The Ohio State Medical Association and other physician groups have urged members to educate themselves about these newer formulations. While a few unethical providers overprescribe opioids, many conscientious physicians hesitate to prescribe prescription painkillers because of the perceived stigma and potential for abuse. Educated providers who in turn educate their patients can help ensure that people with pain get treatment without contributing to the addiction problem.
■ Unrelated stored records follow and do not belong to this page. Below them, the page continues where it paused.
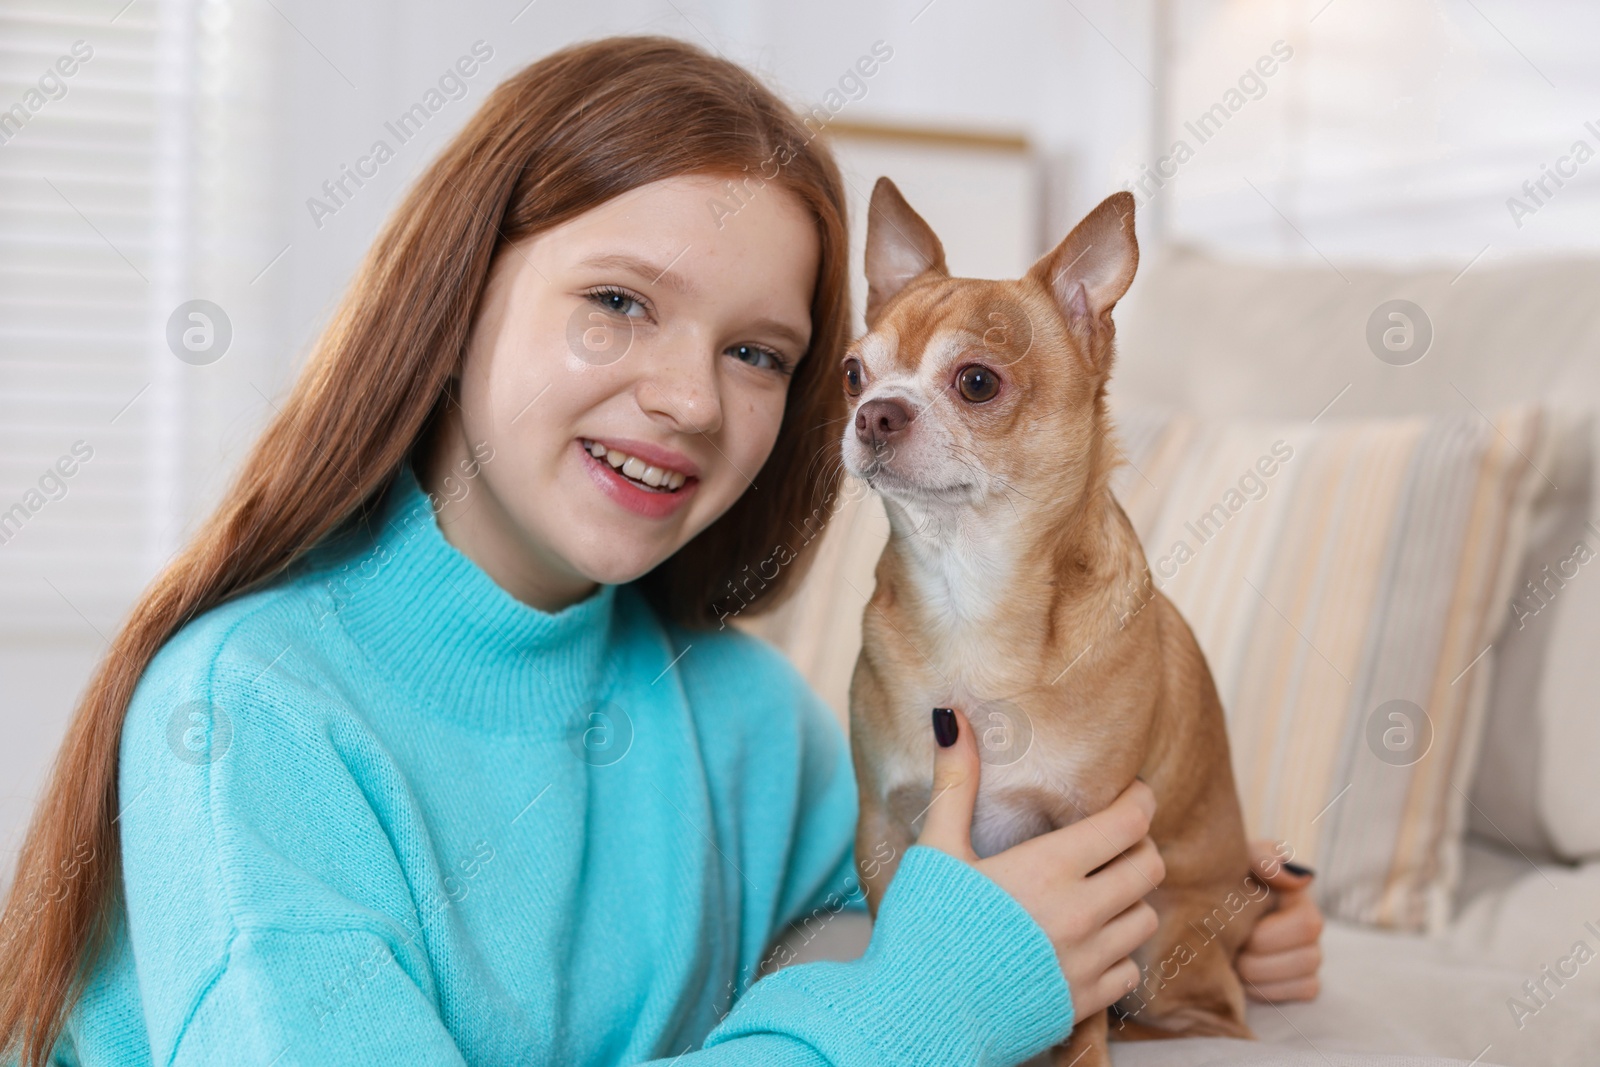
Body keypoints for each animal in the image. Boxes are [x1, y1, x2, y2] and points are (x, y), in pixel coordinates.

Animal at [844, 179, 1254, 1062]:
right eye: (853, 372)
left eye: (976, 382)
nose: (874, 413)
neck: (968, 594)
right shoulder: (883, 830)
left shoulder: (1090, 840)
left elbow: (1084, 1006)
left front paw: (1082, 1053)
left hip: (1167, 942)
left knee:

More people die from overdosing on prescription painkillers than from heroin and cocaine overdoses combined. One was a good friend of mine, someone in addiction recovery who relapsed and died after injecting himself with a prescription pain medication. So I am an advocate of abuse deterrent formulations. If they were more widespread, there is a chance my friend would not have lost his life.

As I work each shift in the emergency department, I see an ever-increasing number of patients struggling with opioid abuse. Without question, broader availability of medications with ADF is one step that can help us stem the tide.